» **INFORMATION**
__________

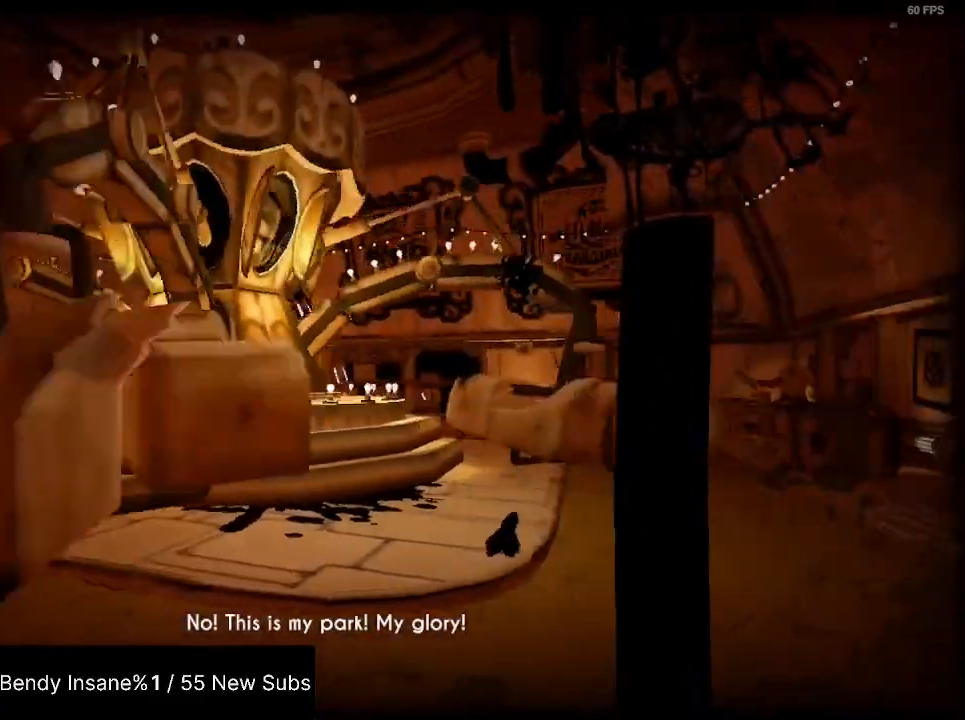
{"keys": ["shift"], "mouse": [], "events": []}
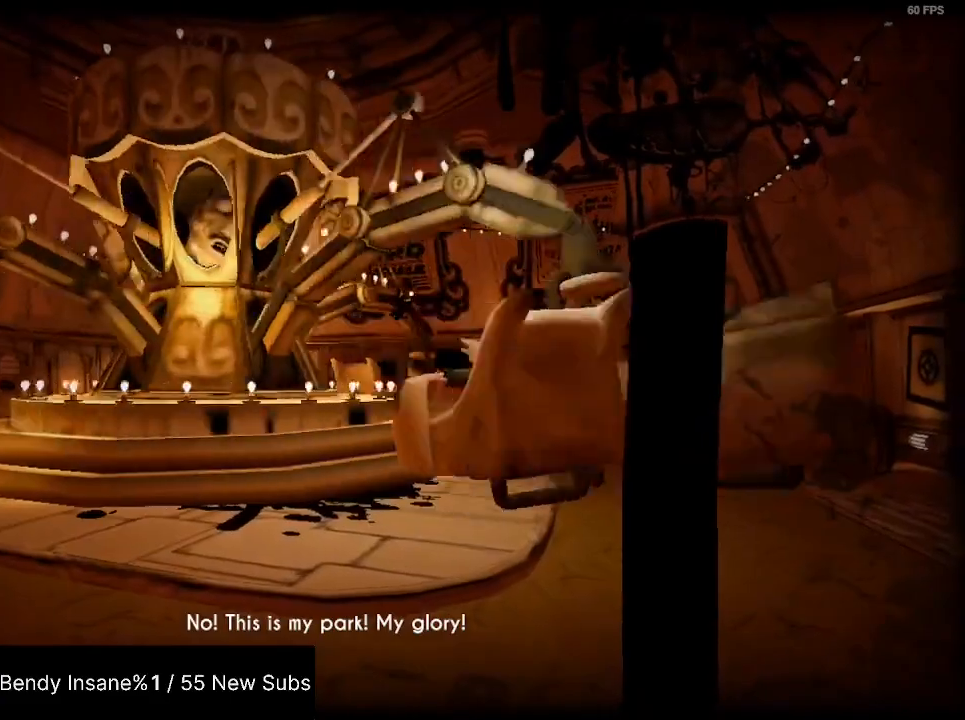
{"keys": ["shift"], "mouse": [], "events": [[67, "w", "down"], [134, "d", "down"], [400, "d", "up"], [400, "w", "up"]]}
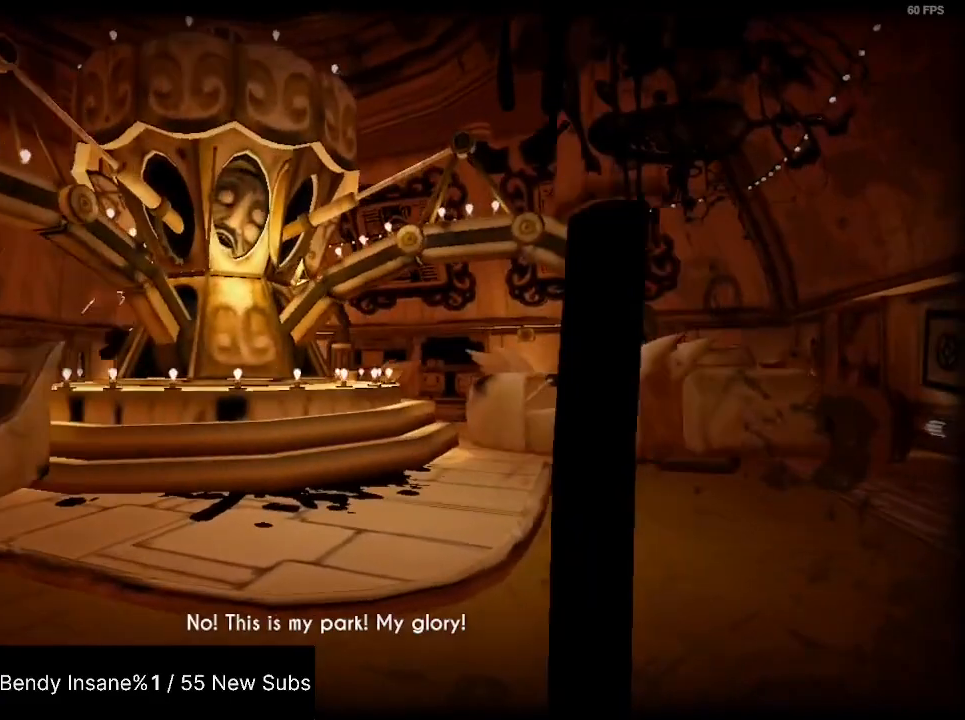
{"keys": ["shift"], "mouse": [], "events": [[100, "d", "down"], [334, "d", "up"]]}
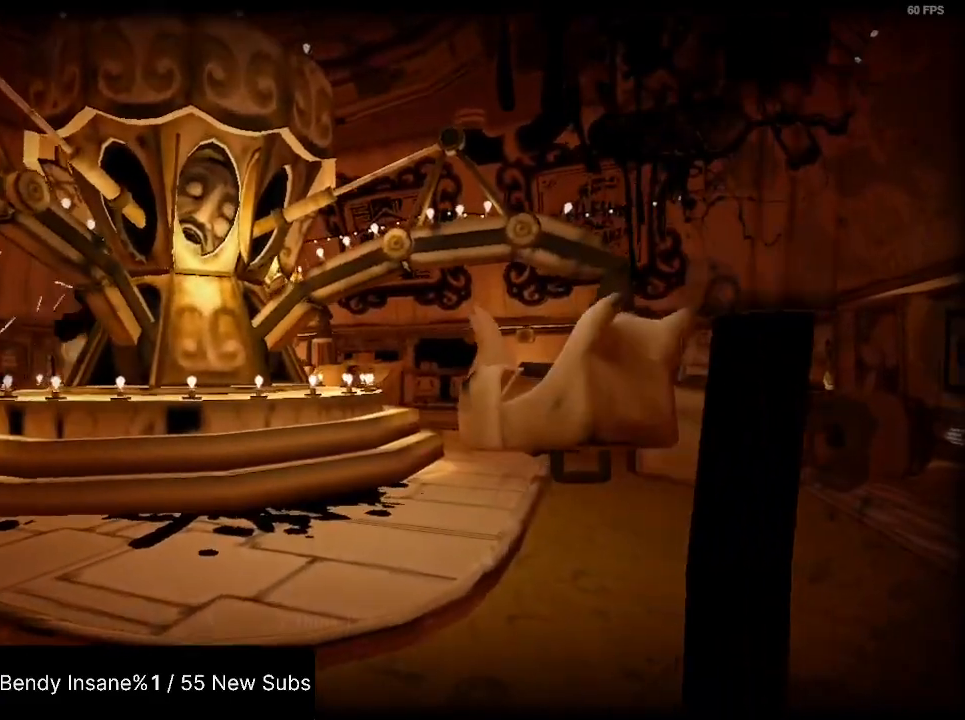
{"keys": ["shift"], "mouse": [], "events": []}
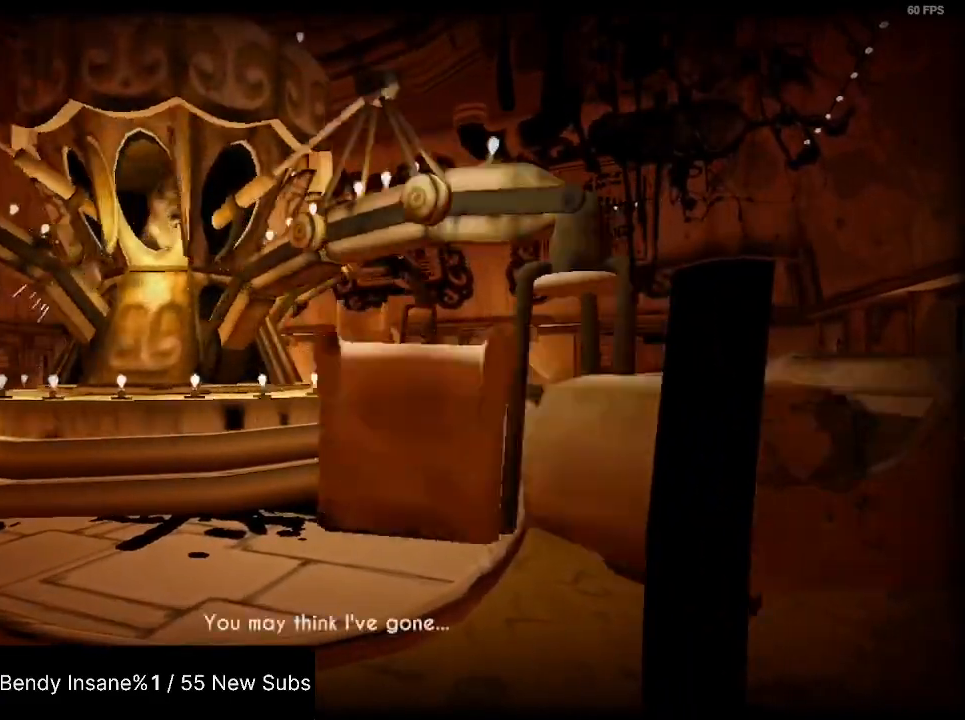
{"keys": ["shift", "w"], "mouse": [], "events": [[267, "w", "down"]]}
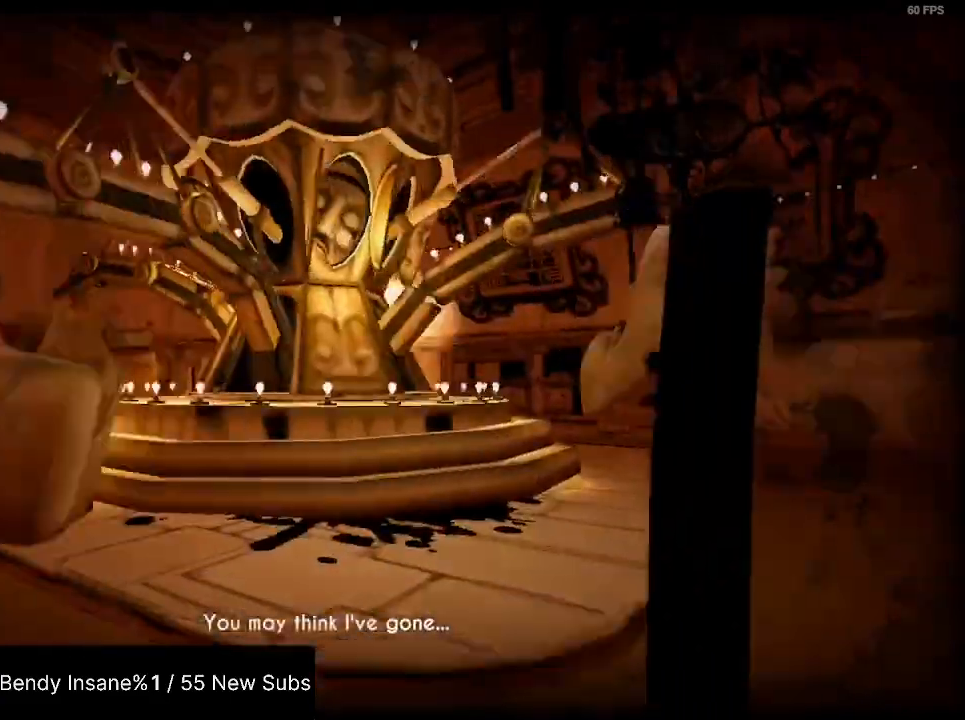
{"keys": ["shift", "w"], "mouse": [], "events": []}
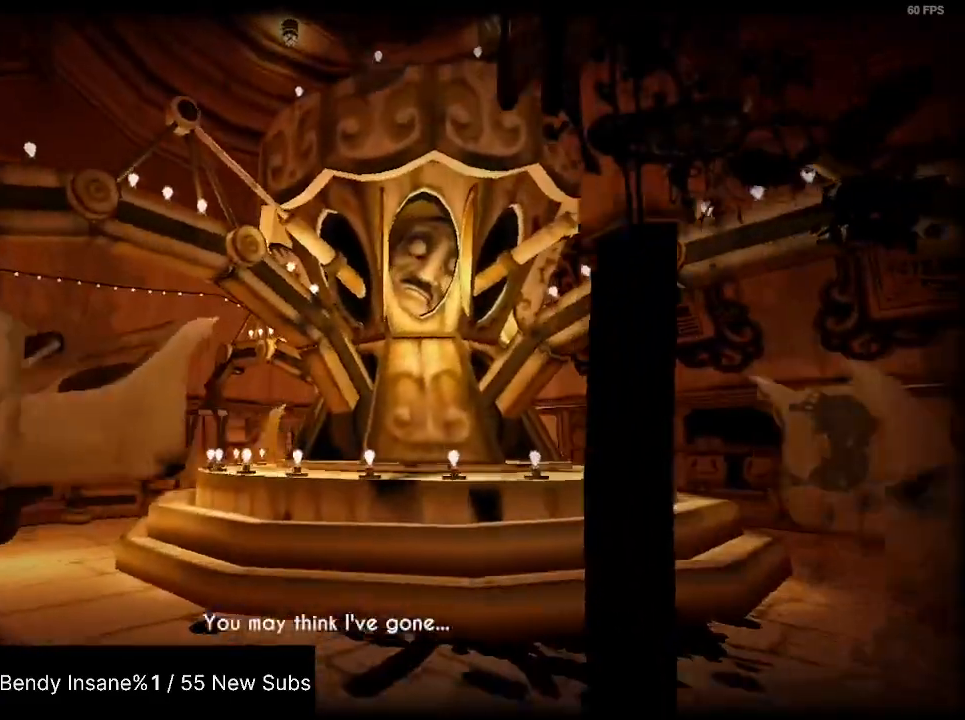
{"keys": ["shift", "w"], "mouse": [], "events": []}
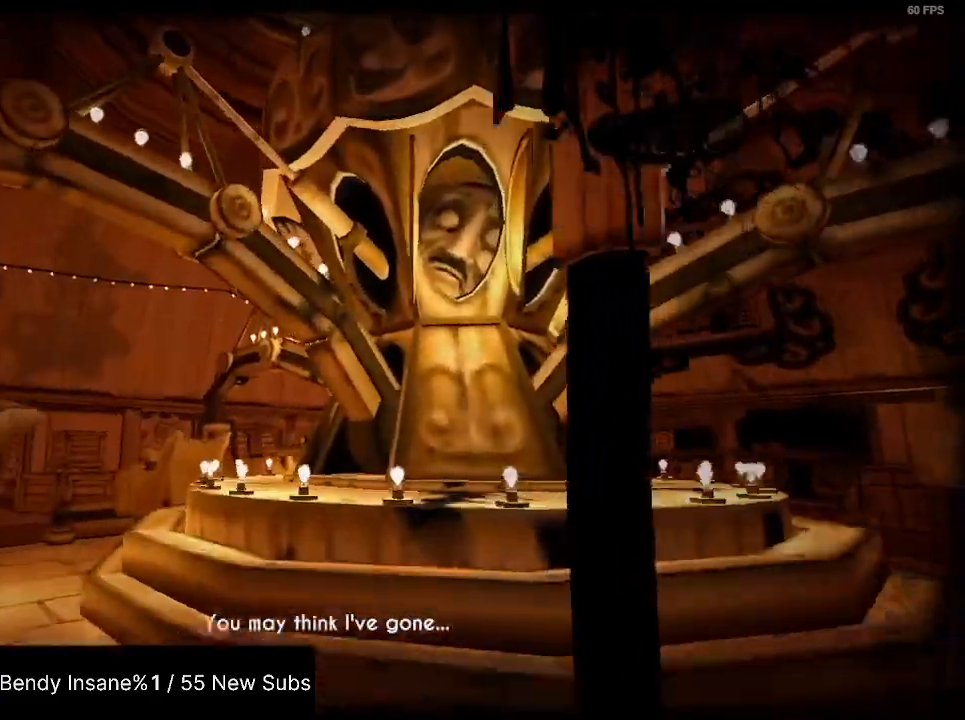
{"keys": ["shift", "w"], "mouse": [], "events": []}
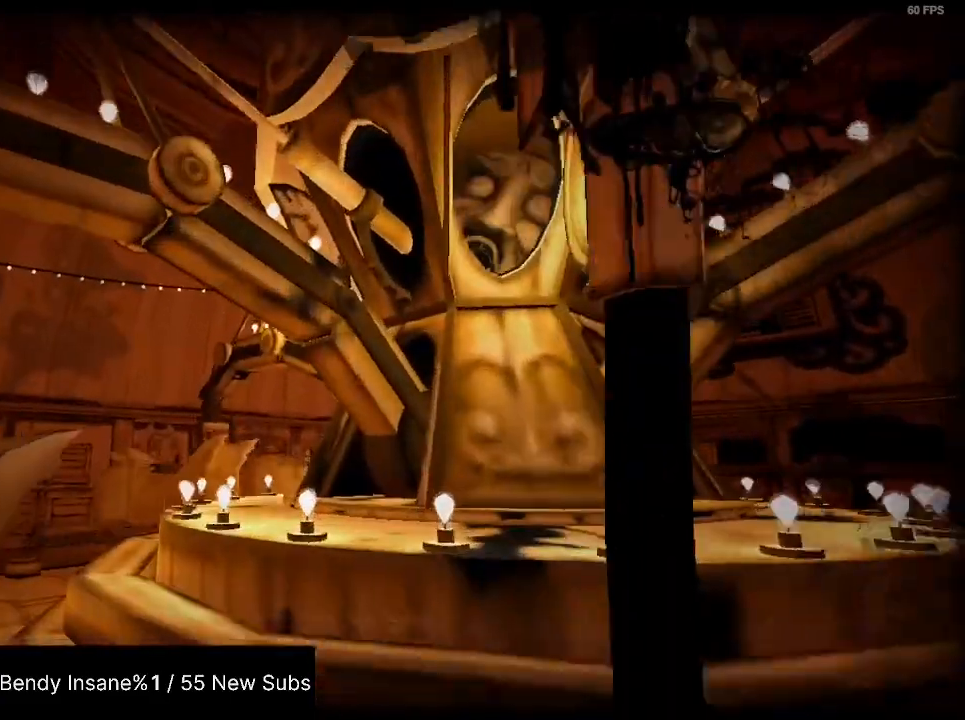
{"keys": ["shift", "space", "w"], "mouse": [], "events": [[467, "space", "down"]]}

__________

» **REQUIRED WORK**
The job is to copy each line from the material above that holds the word "down".

» **WRITTEN RESPONSE**
{"keys": ["shift"], "mouse": [], "events": [[67, "w", "down"], [134, "d", "down"], [400, "d", "up"], [400, "w", "up"]]}
{"keys": ["shift"], "mouse": [], "events": [[100, "d", "down"], [334, "d", "up"]]}
{"keys": ["shift", "w"], "mouse": [], "events": [[267, "w", "down"]]}
{"keys": ["shift", "space", "w"], "mouse": [], "events": [[467, "space", "down"]]}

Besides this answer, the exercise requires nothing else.